Trois semaines plus tard, l’entrée par la petite porte du SNU dans ce dispositif vient fragiliser l’ambition du ministre portée tambour battant. La mesure, qui se limite à un stage d’observation comme il en existe déjà en troisième, apparaît bien plus comme une nouvelle opportunité, pour le gouvernement, de grossir les rangs des jeunes volontaires aux fameux douze jours de séjour de cohésion. Elle viendrait s’ajouter au nouveau « label engagé », dont Politis révèle ici les coulisses.
« Projet discriminant »
Pour Claire Guéville, secrétaire nationale du Snes-FSU en charge des lycées, « ce projet est discriminant ». « Dans les 550 000 jeunes qui devront trouver un stage, certains pourront profiter du réseau familial, d’autres auront la chance de partir à l’étranger. Mais ceux qui n’ont pas le capital social ou culturel pour avoir ce type d’opportunité, ils iront faire le SNU. Socialement, c’est très inégalitaire », pointe-t-elle.
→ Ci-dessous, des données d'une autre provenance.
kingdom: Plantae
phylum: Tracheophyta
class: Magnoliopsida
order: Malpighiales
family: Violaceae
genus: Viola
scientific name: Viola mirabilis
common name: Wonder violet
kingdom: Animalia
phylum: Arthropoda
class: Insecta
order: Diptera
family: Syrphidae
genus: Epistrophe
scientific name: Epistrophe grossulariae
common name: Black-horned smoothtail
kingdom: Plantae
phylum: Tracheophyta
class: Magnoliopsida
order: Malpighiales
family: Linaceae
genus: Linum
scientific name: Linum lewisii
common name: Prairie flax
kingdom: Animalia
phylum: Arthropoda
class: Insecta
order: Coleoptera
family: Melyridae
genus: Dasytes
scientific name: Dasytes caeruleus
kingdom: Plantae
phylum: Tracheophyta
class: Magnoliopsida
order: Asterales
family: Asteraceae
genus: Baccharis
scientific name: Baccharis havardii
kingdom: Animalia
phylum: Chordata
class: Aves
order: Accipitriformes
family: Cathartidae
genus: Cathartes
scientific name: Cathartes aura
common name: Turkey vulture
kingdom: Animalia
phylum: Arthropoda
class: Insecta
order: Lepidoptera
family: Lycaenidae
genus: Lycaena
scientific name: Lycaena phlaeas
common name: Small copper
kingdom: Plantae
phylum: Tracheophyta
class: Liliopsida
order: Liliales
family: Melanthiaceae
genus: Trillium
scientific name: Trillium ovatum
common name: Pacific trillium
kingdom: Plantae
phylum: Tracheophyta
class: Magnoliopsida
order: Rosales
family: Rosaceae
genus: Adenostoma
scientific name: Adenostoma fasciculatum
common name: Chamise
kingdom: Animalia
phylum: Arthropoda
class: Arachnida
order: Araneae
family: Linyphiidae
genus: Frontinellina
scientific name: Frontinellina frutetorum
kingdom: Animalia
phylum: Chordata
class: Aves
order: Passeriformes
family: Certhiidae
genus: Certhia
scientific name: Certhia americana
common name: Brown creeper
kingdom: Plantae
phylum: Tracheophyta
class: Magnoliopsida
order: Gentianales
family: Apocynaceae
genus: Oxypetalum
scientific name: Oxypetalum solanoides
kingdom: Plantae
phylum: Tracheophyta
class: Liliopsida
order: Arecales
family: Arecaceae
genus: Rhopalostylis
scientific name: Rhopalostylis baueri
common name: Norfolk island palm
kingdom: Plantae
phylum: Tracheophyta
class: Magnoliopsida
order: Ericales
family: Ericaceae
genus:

160 millions alloués au SNU, ce sont 160 millions de trop dans un contexte où notre éducation nationale est à l’agonie.
La Fage
Les réactions des syndicats de jeunesse ne se sont pas fait attendre. La Fage, première organisation représentative des étudiant·es, dénonce ce lundi « de nouvelles mesures [prises], une fois n’est pas coutume, sans concertation des premiers et premières concernées. » « 160 millions d’euros alloués au SNU en 2024 sont 160 millions de trop dans un contexte où notre éducation nationale est à l’agonie », pointe le syndicat. Le gouvernement reculera-t-il devant de potentielles frondes des jeunes contre ce projet de décret ? Le texte sera soumis au conseil supérieur de l’éducation, le 16 novembre.